━━ TEXT

The same drivers that led to the global air traffic control system on
Earth could also result in the creation of an analogous space traffic
control (STC) system, as the quantity of space debris continues to
increase.
In 1978 NASA scientist Donald J. Kessler, predicted a scenario in which the density of objects in LEO would become high enough that collisions between objects could cause a kind of chain reaction, with each collision generating further space debris and increasing the likelihood of further collisions. In the air domain, it is sometimes appropriate to designate regions as “no-fly zones”. Without appropriate STC measures it may become necessary to designate certain altitudes as “no-orbit zones” to avoid the Kessler scenario.
So, is the time right for Space Traffic Control?
Stuart Eves, Lead Mission Concepts Engineer at SSTL (and now on secondment at Astrium), recently presented the concept of STC at a lecture for the Royal Aeronautical Society, and has suggested that the key aims of an effective system should be to:
· Track smaller debris objects than is currently achieved.
· Reduce the tracking errors around space objects to improve collision avoidance operations.
· Increase the frequency of space object tracking.
· Improve space weather monitoring.
Achieving these aims requires new, global collaborations, data sharing, and a robust regulatory system, much like the one operated to ensure the safety of air traffic on Earth. Some of the technical considerations for such a system are discussed more fully below.
Solar Activity and Space Weather
The Sun’s 11-year activity cycle has a direct effect on the density of the Earth’s atmosphere, and hence the drag experienced by satellites in low Earth orbit. The more solar activity there is, the more extended the upper atmosphere becomes. An improved understanding of solar activity would allow us to more accurately predict the time-variant drag that our atmosphere is creating, and hence make more astute future predictions of satellite and debris orbits. This would also improve our models of when space debris will be pulled down to burn up in the earth’s atmosphere.
Forecasting and modelling of space weather is also of vital importance to the space-faring community, especially the frequency and severity of extreme events that may impact on the operational functionality of spacecraft, and more importantly, the health of any astronauts inside.
Ellipsoid reduction
More accurately tracking the location of space debris is another way to reduce the risk of collisions and reducing the size of the object’s “error ellipsoid” is required to achieve this. An error ellipsoid is a three dimensional representation of the uncertainty in the position of an object in space. A range of factors can affect the shape of these ellipsoids, but in LEO it is dominated by the drag that the earth’s atmosphere is creating on that object.
An error ellipsoid can be made smaller through the sharing of orbital data between satellite operators. As with Air Traffic Control, where aircraft are required to report their positions when they are in uncontrolled airspace, satellite operators could report their current orbital positions and planned manoeuvres to each other periodically. Work like this is currently voluntarily carried out by a small group of satellite operators that make up the Space Data Association [http://www.space-data.org/sda/], but in future it could be made a mandatory regulation.

━━━━
━━ STUDY MATERIAL

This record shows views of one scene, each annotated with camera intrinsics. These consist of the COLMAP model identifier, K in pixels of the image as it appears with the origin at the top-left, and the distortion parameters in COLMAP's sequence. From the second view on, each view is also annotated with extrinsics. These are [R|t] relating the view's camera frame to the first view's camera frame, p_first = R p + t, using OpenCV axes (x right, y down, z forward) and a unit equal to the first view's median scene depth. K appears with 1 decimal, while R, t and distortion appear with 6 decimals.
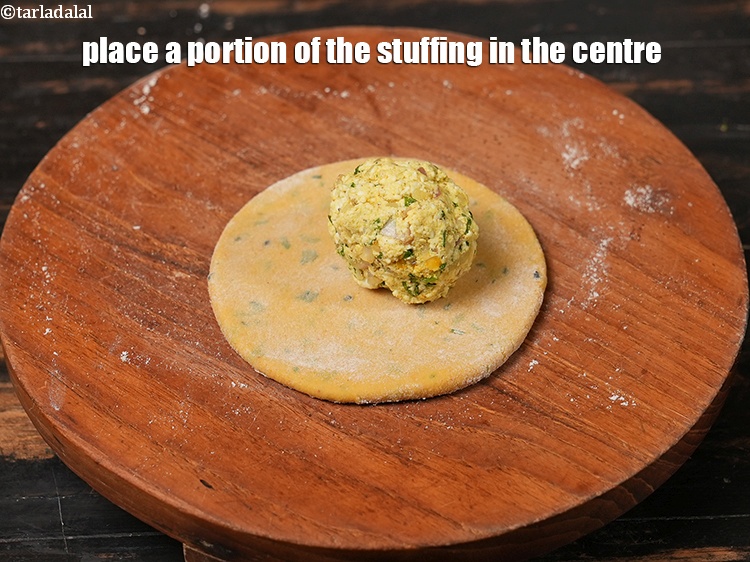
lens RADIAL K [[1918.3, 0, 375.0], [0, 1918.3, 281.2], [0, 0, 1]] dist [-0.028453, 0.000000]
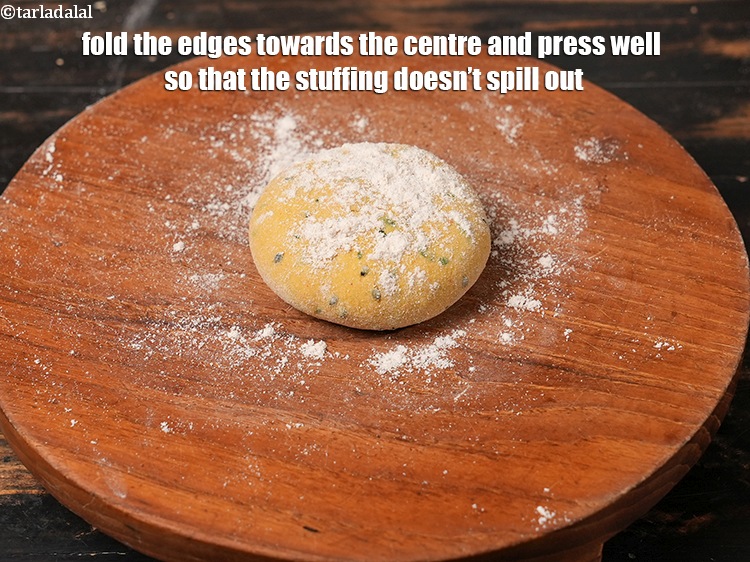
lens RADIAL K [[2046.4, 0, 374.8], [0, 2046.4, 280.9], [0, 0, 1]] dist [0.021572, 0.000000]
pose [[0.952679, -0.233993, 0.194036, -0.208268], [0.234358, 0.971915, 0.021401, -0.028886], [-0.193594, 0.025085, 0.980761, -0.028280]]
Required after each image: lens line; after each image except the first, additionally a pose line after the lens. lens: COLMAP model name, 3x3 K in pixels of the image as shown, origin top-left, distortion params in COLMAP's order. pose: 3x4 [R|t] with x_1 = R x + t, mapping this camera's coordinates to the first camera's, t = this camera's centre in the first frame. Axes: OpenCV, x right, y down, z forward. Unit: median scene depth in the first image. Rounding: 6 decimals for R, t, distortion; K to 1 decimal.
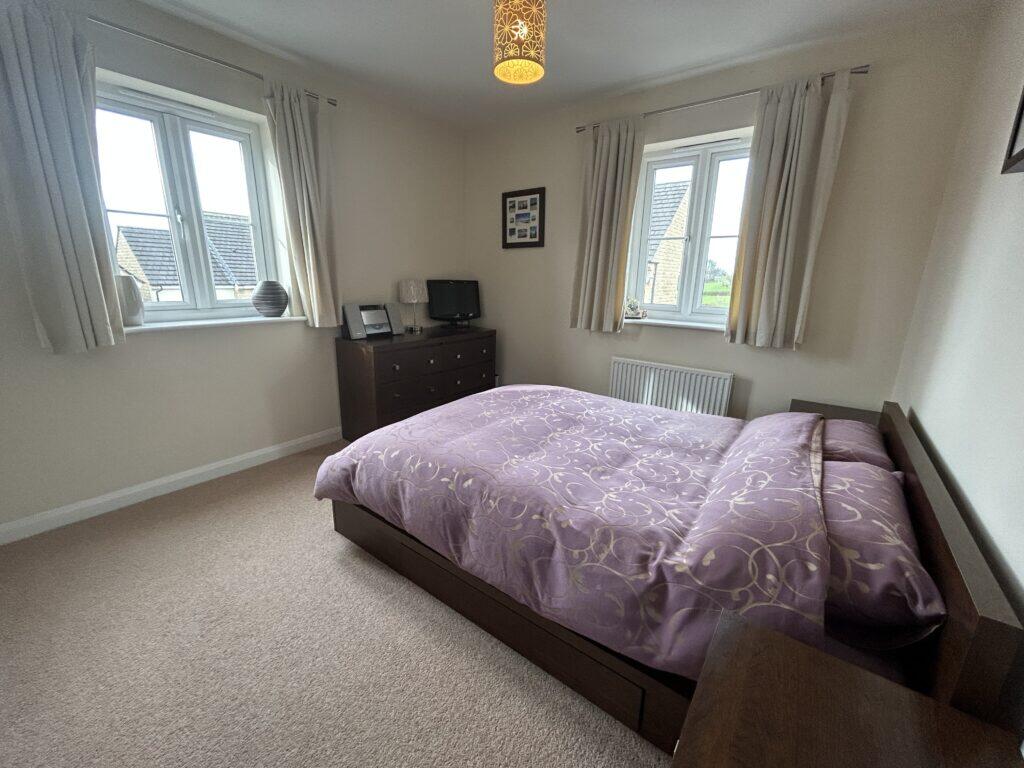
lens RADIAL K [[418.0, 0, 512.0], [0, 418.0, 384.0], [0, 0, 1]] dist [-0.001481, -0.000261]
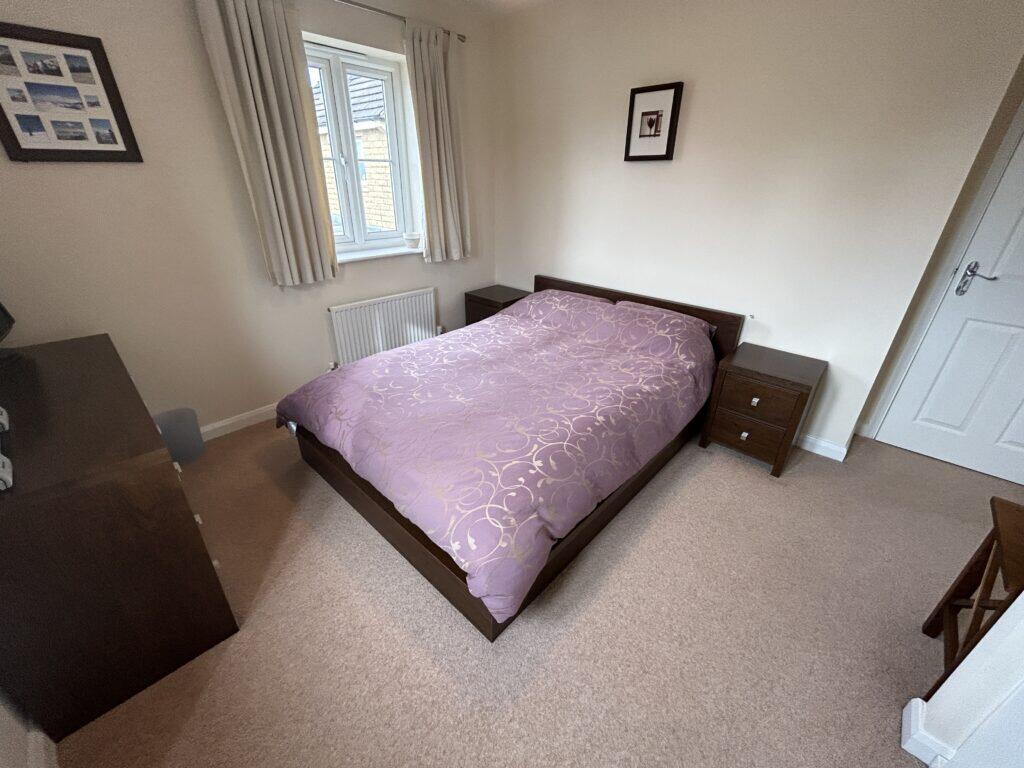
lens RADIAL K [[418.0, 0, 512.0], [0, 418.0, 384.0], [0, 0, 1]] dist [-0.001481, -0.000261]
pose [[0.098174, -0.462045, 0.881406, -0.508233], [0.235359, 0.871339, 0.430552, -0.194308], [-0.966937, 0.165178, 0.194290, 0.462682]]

━━━━
━━ STUDY MATERIAL

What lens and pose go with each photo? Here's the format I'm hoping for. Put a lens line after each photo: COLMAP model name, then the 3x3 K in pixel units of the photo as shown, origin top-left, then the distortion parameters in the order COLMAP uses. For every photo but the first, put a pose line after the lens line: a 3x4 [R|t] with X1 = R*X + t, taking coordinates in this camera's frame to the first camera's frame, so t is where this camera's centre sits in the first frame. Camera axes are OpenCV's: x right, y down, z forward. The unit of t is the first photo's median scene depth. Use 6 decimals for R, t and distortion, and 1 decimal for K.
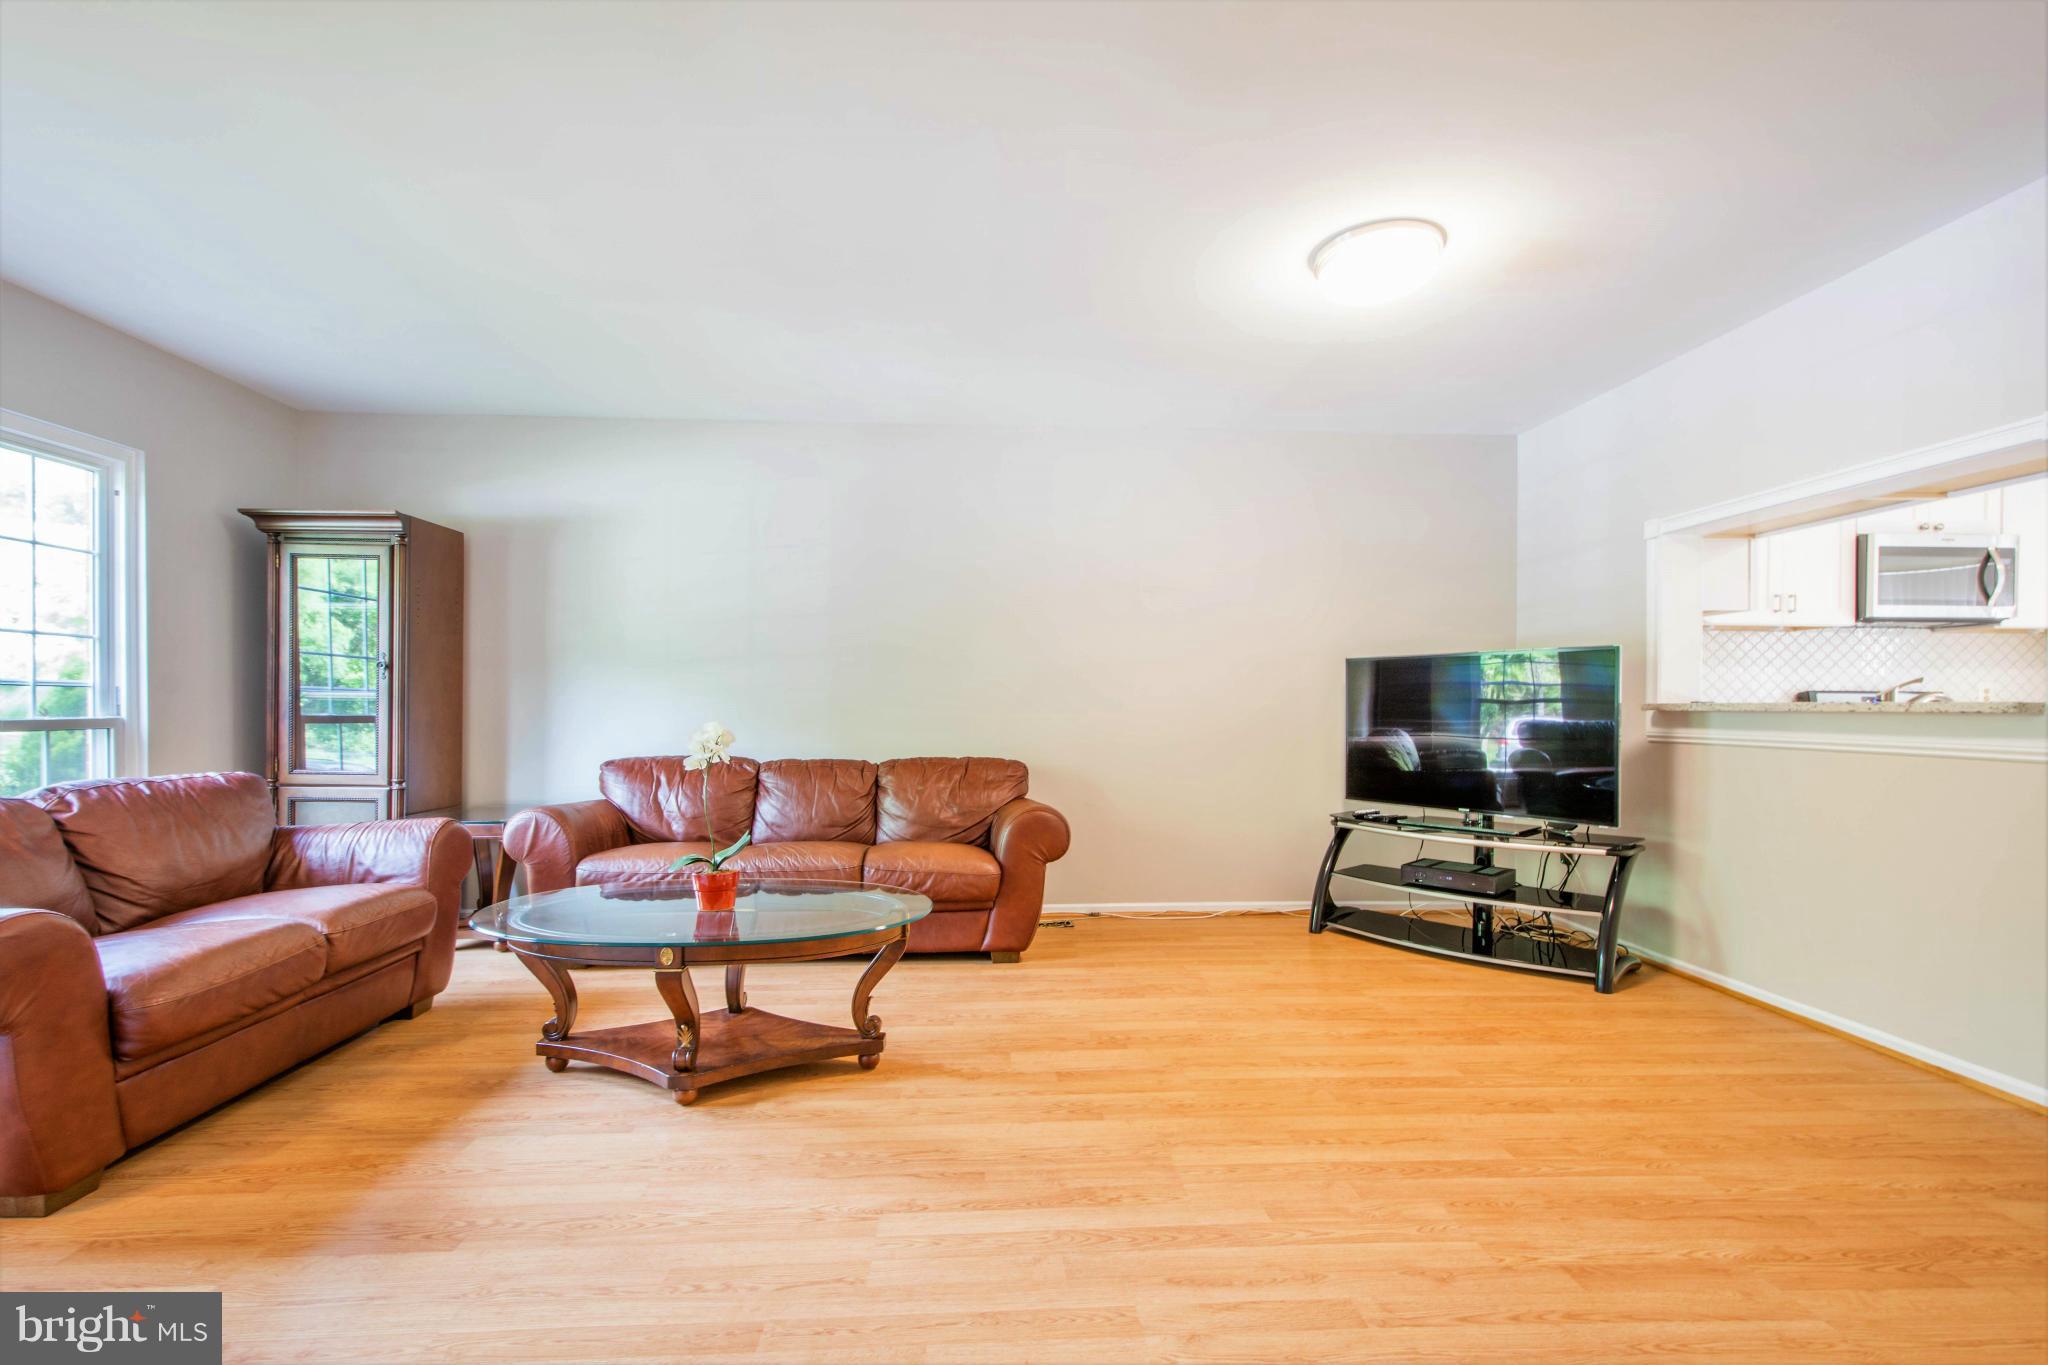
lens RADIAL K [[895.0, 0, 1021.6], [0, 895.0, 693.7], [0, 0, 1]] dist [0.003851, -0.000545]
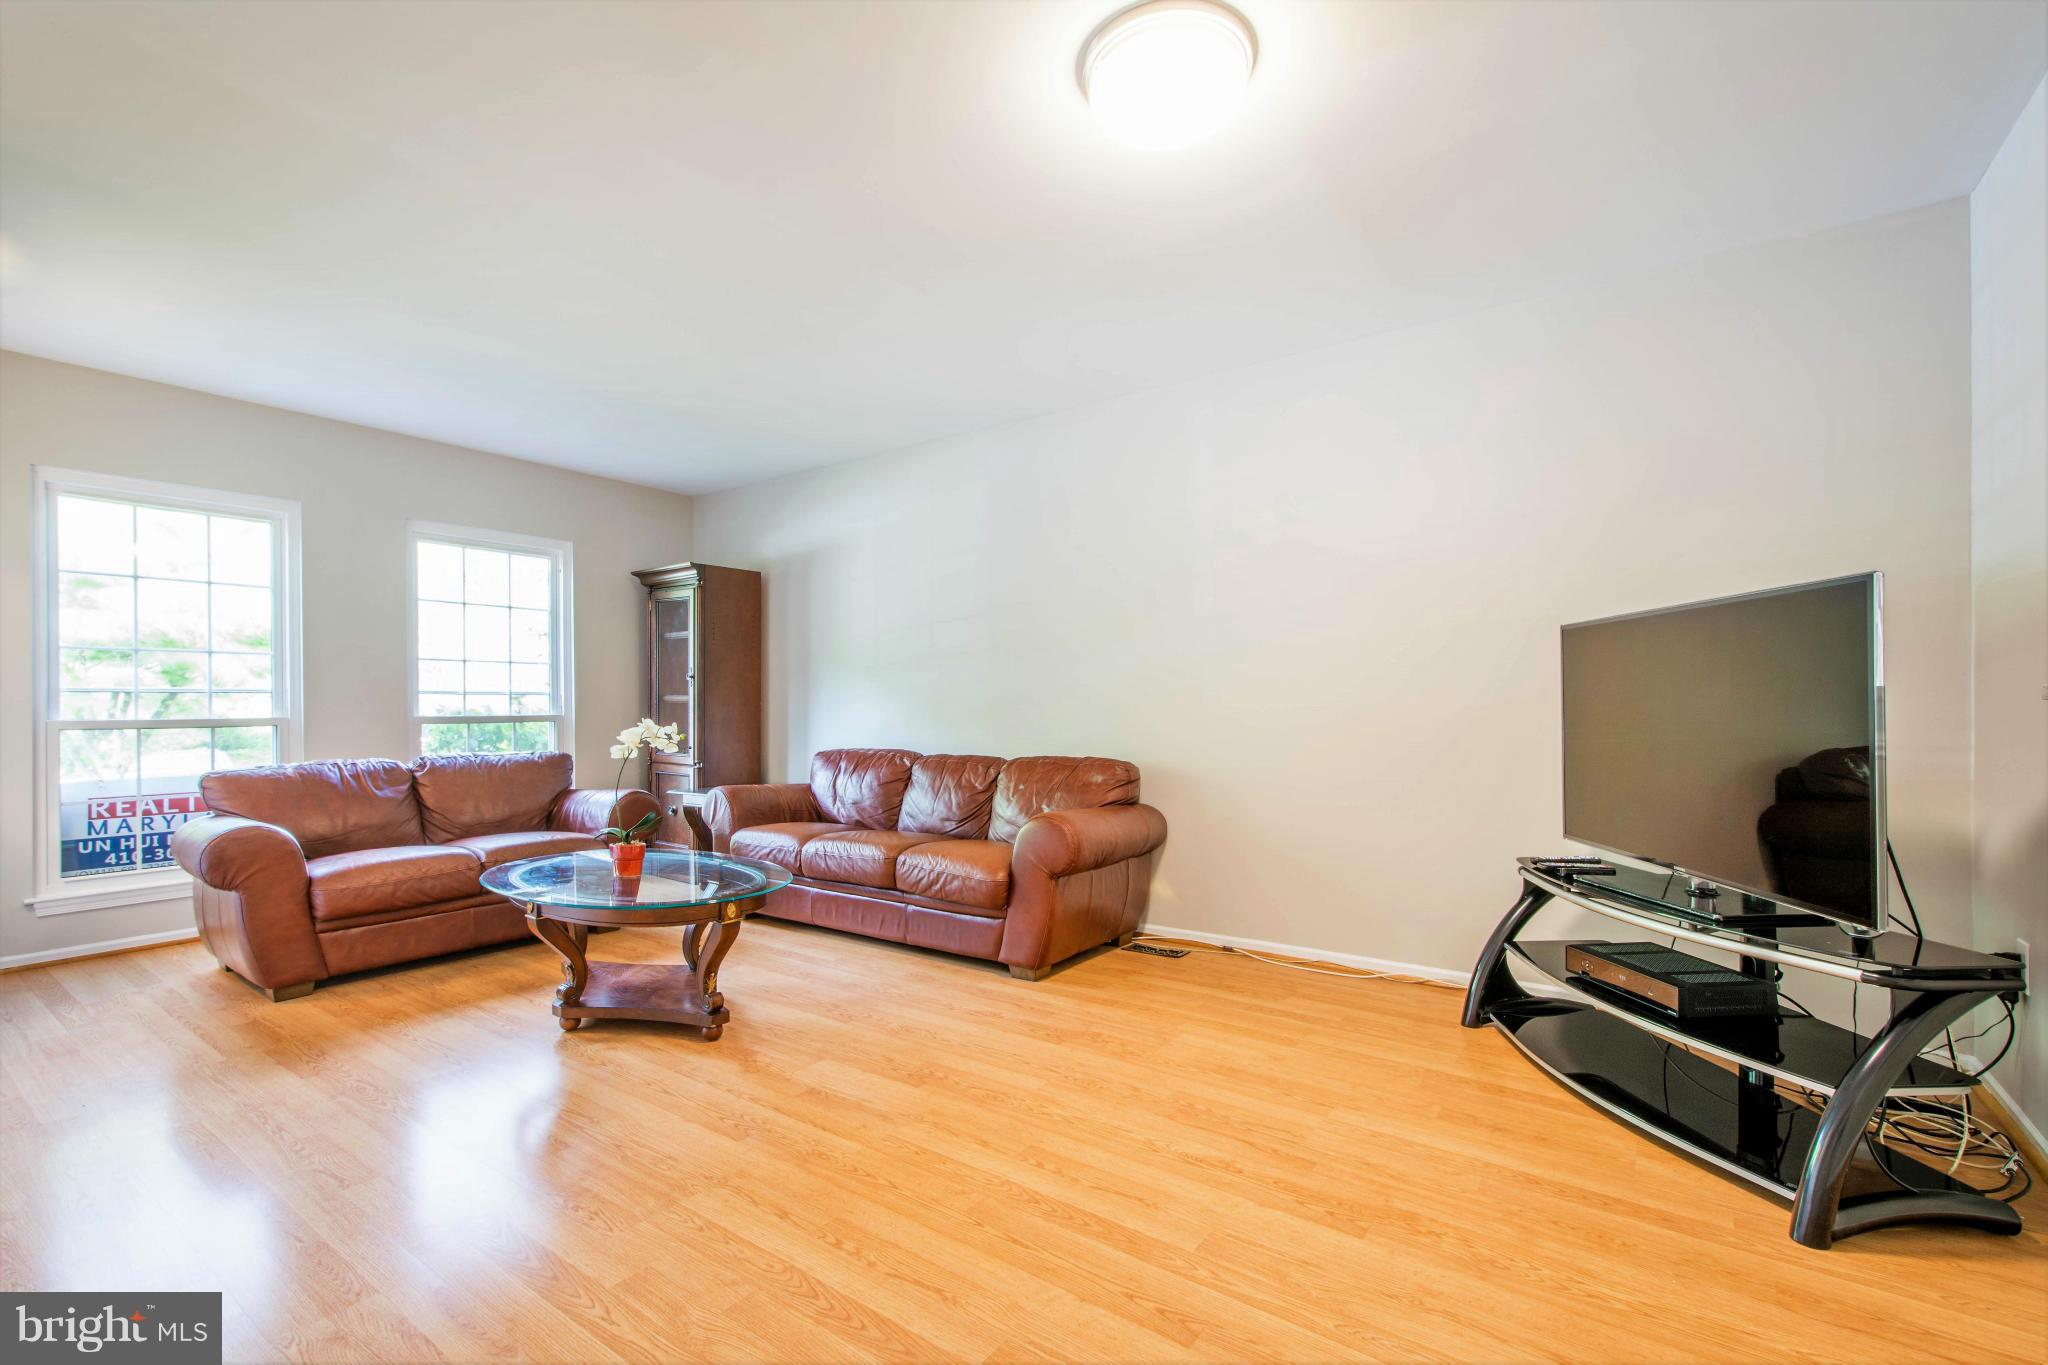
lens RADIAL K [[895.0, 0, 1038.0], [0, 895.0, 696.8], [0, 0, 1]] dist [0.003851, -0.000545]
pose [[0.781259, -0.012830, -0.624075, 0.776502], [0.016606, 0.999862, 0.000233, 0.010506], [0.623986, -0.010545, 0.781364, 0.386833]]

━━━━

» EXERCISE BRIEF:
Please copy the passage of the space traffic control text above that opens with the words "So, is the time" and closes with "space object tracking.", changing "collision avoidance" to "conjunction avoidance".

» SOLUTION TO THE PROBLEM:
So, is the time right for Space Traffic Control?
Stuart Eves, Lead Mission Concepts Engineer at SSTL (and now on secondment at Astrium), recently presented the concept of STC at a lecture for the Royal Aeronautical Society, and has suggested that the key aims of an effective system should be to:
· Track smaller debris objects than is currently achieved.
· Reduce the tracking errors around space objects to improve conjunction avoidance operations.
· Increase the frequency of space object tracking.